Trinidad and Tobago politician

Ramesh Lawrence Maharaj SC (born 16 September 1945) is a Trinidadian and Tobagonian politician.

== Early life ==
Ramesh Maharaj was born to Hindu Indo-Trinidadians, Dolly and Nanan Maharaj, on 16 September 1945 in Diamond Village, Trinidad and Tobago. Maharaj (B/) has over 50 years experience in the legal profession having been admitted to practice at the English Bar in 1967. He has been in private practice as Senior Partner in the chambers of Ramesh Lawrence Maharaj and Company. He has also been admitted to practice as an attorney in St Vincent and the Grenadines (1990) and Grenada (1993). He is the author of several publications including a booklet entitled "Rule of Law in Trinidad and Tobago."

== Member of Parliament ==
Maharaj first entered the Parliament of Trinidad and Tobago as a Temporary Opposition Senator in August 1991, towards the end of the 3rd Republican Parliament. Later that year, he was elected to the House of Representatives in 1991 as the Member for Couva South, where he served as Opposition Chief Whip. In 1995, he contested and won the Couva South seat, and shortly thereafter was appointed Attorney General, a position he held until October 2001, after facing the polls in 2000.

He was sworn in as Attorney General and Minister of Legal Affairs on 19 December in 2000. As Attorney General and Minister of Legal Affairs, Mr Maharaj was assigned the responsibility for the Registrar General, Administrator General, Copyright, Patents, Trademarks, Public Trustee, Intellectual Property, Law Reform and Revision, Legislative Drafting and Rent Restriction as well as appointments to Quasi Judicial Bodies. He was also the Official and Provisional Receiver, Provisional Liquidator and Custodian of Enemy Property.

In 2007, Maharaj contested and won the Tabaquite constituency for the UNC-A, and had reprised the role of Chief Whip in the 9th Republican Parliament.

== Personal life ==
Maharaj is the son of Nanan Maharaj and Dolly Nanan Maharaj. Maharaj is married to Lynette Maharaj and is the father of one son and twin daughters.
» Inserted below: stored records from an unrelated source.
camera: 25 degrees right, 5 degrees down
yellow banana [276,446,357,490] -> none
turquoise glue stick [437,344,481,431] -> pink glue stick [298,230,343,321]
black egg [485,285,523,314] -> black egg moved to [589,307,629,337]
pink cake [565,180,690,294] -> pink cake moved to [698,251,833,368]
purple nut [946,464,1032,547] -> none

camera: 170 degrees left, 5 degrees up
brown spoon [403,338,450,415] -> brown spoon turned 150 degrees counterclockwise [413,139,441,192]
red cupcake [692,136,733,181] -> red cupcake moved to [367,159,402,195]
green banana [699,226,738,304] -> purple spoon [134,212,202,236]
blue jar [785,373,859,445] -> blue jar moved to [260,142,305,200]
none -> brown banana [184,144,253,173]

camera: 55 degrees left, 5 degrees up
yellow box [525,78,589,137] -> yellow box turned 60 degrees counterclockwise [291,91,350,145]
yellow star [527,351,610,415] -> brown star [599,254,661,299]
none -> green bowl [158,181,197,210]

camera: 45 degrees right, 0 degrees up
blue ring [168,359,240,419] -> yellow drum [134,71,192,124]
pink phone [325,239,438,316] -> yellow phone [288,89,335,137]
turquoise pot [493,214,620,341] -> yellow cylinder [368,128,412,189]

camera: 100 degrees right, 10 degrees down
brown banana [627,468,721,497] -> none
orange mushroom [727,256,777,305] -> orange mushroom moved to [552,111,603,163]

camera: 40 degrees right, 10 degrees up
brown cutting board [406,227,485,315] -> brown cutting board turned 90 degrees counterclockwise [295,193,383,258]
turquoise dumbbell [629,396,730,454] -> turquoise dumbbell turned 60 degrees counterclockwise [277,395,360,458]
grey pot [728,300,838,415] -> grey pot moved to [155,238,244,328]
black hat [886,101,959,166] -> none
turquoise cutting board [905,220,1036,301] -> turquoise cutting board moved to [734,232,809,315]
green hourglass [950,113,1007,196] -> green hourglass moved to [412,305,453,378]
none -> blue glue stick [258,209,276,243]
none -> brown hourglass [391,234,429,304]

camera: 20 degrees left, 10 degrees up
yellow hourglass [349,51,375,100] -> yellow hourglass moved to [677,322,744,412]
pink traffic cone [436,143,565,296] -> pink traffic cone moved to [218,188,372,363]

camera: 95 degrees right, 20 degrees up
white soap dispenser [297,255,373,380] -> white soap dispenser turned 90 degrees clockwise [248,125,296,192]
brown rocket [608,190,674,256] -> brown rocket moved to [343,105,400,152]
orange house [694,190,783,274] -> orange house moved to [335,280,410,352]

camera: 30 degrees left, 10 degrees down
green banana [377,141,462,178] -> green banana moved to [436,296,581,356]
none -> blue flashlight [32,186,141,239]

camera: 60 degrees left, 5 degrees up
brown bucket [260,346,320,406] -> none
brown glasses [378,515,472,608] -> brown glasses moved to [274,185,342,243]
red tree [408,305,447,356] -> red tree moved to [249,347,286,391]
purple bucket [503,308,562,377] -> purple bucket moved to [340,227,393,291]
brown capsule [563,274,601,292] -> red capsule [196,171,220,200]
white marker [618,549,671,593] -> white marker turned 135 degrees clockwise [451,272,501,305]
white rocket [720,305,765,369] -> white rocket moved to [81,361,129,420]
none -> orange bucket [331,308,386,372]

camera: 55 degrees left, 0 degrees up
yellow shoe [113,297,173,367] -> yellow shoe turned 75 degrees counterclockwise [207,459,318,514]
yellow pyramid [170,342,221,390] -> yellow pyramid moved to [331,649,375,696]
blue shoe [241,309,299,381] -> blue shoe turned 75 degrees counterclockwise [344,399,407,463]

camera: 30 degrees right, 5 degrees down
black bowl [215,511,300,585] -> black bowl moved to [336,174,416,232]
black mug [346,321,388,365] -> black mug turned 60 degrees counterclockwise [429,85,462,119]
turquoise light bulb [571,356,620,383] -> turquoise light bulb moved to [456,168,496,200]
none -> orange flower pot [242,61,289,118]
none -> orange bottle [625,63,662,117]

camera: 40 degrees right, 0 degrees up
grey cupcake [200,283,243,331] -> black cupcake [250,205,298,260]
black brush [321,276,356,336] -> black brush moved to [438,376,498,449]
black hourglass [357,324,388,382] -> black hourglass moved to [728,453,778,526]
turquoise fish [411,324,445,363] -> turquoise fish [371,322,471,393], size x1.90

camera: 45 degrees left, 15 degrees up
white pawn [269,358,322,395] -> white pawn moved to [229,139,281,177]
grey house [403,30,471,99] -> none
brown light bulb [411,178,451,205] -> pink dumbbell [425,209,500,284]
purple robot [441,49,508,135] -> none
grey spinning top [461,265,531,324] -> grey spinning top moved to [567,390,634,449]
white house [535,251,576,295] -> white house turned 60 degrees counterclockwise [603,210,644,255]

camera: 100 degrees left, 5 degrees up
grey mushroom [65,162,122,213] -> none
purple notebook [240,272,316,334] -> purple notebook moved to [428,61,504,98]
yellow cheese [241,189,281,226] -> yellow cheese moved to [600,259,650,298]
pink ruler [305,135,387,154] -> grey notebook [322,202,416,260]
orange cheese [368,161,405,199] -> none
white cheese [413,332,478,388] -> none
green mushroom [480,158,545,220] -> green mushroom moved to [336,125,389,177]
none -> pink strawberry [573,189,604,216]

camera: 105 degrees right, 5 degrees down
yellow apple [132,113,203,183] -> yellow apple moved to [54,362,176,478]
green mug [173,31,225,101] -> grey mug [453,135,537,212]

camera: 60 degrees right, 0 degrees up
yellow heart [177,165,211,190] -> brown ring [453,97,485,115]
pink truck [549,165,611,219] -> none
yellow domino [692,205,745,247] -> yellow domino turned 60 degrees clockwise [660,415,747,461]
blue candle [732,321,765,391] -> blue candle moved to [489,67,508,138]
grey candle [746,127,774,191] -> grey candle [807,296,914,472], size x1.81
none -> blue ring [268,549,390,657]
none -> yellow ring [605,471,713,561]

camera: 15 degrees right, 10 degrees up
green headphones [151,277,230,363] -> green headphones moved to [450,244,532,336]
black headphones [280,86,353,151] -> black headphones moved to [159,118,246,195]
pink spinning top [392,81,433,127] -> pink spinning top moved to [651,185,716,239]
Maharaj is also the brother of incarcerated businessman Krishna Maharaj, who died in a Florida prison in August 2024. He is also the brother of Indra Rambachan (née Maharaj) who is the wife of Trinidad and Tobago National Award winner lawyer Roopnarine Rambachan. Maharaj also leads the Trinidad and Tobago Civil Rights Association. Maharaj is married to Lynette Maharaj who is also a lawyer. Maharaj was raised in a Hindu family, however he later converted to Presbyterianism.